Chatbots are a great way to help your users accomplish simple tasks in a friendly, conversational manner. Let’s look at how to build a simple flow that responds to incoming text messages and chats with your users to help them order a coffee.
We’ll start with a fresh Twilio Studio flow; log into your Twilio account and navigate to the Studio Dashboard, then tap the + icon to create a new flow. You can name your flow anything you like; we’re calling ours Barista Bot.
You’ll notice that the canvas comes with a widget already in place -- that’s the Trigger widget, which kicks off our flow when the trigger we specify is fired. In this case, our trigger is going to be an incoming message, since we want users who text our number to reach the chatbot.
We’ll start by dragging a Send & Wait For Reply widget onto the canvas, and connecting it to the Incoming Message trigger by dragging the red dot to the grey dot in the corner of the new widget. We can use this widget to send an SMS to the user with a prompt to reply to. In this case, we’re going to ask the user what kind of coffee they’d like to order, and expect that they’ll reply with one of the options specified.
We want to make sure our user gets a coffee from our list, so we’ll need to use a Split Based On… widget to distinguish valid inputs from other messages. First, we’ll set the variable to test in the right sidebar. Find the Send & Wait For Reply widget in the dropdown, and select
inbound.Body from the list to capture the reply to your prompt.

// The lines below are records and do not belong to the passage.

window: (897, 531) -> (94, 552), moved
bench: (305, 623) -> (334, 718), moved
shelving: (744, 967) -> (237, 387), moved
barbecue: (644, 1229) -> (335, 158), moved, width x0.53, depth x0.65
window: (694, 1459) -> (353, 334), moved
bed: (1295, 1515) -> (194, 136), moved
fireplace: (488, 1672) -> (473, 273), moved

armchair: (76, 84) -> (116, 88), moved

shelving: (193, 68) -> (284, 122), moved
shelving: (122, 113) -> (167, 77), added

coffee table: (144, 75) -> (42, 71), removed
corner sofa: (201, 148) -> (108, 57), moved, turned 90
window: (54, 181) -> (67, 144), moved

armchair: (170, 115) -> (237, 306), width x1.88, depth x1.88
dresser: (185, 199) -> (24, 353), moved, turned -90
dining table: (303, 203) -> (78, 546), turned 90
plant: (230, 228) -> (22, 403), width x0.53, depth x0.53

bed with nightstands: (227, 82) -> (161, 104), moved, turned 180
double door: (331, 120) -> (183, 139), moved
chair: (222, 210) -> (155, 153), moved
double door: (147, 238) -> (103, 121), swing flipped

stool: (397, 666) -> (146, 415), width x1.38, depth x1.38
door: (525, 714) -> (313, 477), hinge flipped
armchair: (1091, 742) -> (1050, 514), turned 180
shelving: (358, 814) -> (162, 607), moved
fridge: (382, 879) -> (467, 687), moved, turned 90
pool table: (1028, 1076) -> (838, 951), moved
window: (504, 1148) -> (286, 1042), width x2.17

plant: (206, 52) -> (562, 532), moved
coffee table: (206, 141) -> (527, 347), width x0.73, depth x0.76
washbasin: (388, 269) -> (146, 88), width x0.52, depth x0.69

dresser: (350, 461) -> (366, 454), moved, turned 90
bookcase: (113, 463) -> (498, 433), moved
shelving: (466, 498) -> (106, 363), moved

Next, we’ll need to declare the choices we’re looking for in those responses -- latte, cappuccino, americano, cortado, and cold brew. Tap the red New at the bottom of the Split widget to reveal the Transition On… dropdown menu. Select Condition Matches to create a new Transition.
In the right sidebar, find the new Transition that you just created, and select Matches Any Of from the dropdown. We’re going to set this value to latte, cappuccino, americano, cortado, cold brew to include all of our coffee options. Save the new transition and it will appear on the widget.
If the user enters something that the bot recognizes (one of our five drinks), we should send a request to our barista system so the order can be completed. The HTTP Request widget will help us do this; simply drag one of these widgets onto the canvas and connect it to the Transition you just created.
Set the request type to POST, and enter your endpoint as the Request URL (in this sample, we’re using
http://example.com/orders, but you’ll have something different here). You can also add a parameter to the order, which we’ll do in the right sidebar. Scroll down to the section for HTTP Parameters, and create a field called
drink. The value can then be set to the same variable we’re checking in our split above:
order_prompt matches the name of your initial prompt widget). You can also format the Request Body however best suits your API, and customize the Request Timeout.
Once the request goes out to our barista API, we’re all set! Our user will get the coffee they ordered, all from a pretty simple interaction.
But what if the user doesn’t enter one of our five coffee choices? We still want to help them out. Sometimes the best solution is for the chatbot to hand things off to a human. If the user enters something that isn’t on our list, let’s offer to give them a phone call so the barista can get the order directly. We’ll drag another Send & Wait For Reply widget onto the canvas, and this time connect it to the No Matches condition on our Split widget.
For the message prompt, we’ll put “We want to make sure you get your coffee, even if we're not quite sure how you take it. We'll connect you to a barista directly - is now a good time to call?” Another Split widget will help us handle the user’s response here -- if they type “Y” or “yes” we can make the call to the barista. Let’s drag the widget onto the canvas and select the inbound.Body of our latest Send & Wait For Reply as the variable to test, then create our conditions.
From here, we can drag a Make Outgoing Call widget onto the canvas and connect it to our ‘yes’ condition. Studio will trigger an outbound call from the flow to the user so they can speak with a barista.
Once the user picks up, we’ll use a Say/Play widget to announce that we’re connecting them to the barista, and then a Connect Call To widget to connect them once the message is finished playing. Drag these widgets onto the canvas and connect the dots.
The final state of the canvas is that we have our Trigger widget take an incoming message, connect to a Send & Wait For Reply widget, then to a Split Based On… widget, with transitions to either an HTTP Request (successful order) or another Send & Wait For Reply (unsuccessful order). This second Send & Wait For Reply connects to a Split Based On… widget, which ultimately leads to a Make Outgoing Call widget which calls the the user from the bot, a Say/Play which announces the connection, and a Connect Call To widget which connects the user to the barista by voice.
After we’ve saved and published the flow, the last thing to do is hook up our flow to a phone number! In the Twilio console, select Manage Numbers and choose the phone number that you would like to connect to your chatbot.
Scroll down to the section for Messaging, then select Studio Flow from the first dropdown and Barista Bot (or whatever you’ve named your flow) from the second dropdown. Click save, and you’re all set!
Congratulations! You’ve made a chatbot that is smart enough to route a coffee order to a barista system, or to hand off to a human if things get tricky. What other chatbots will you build next?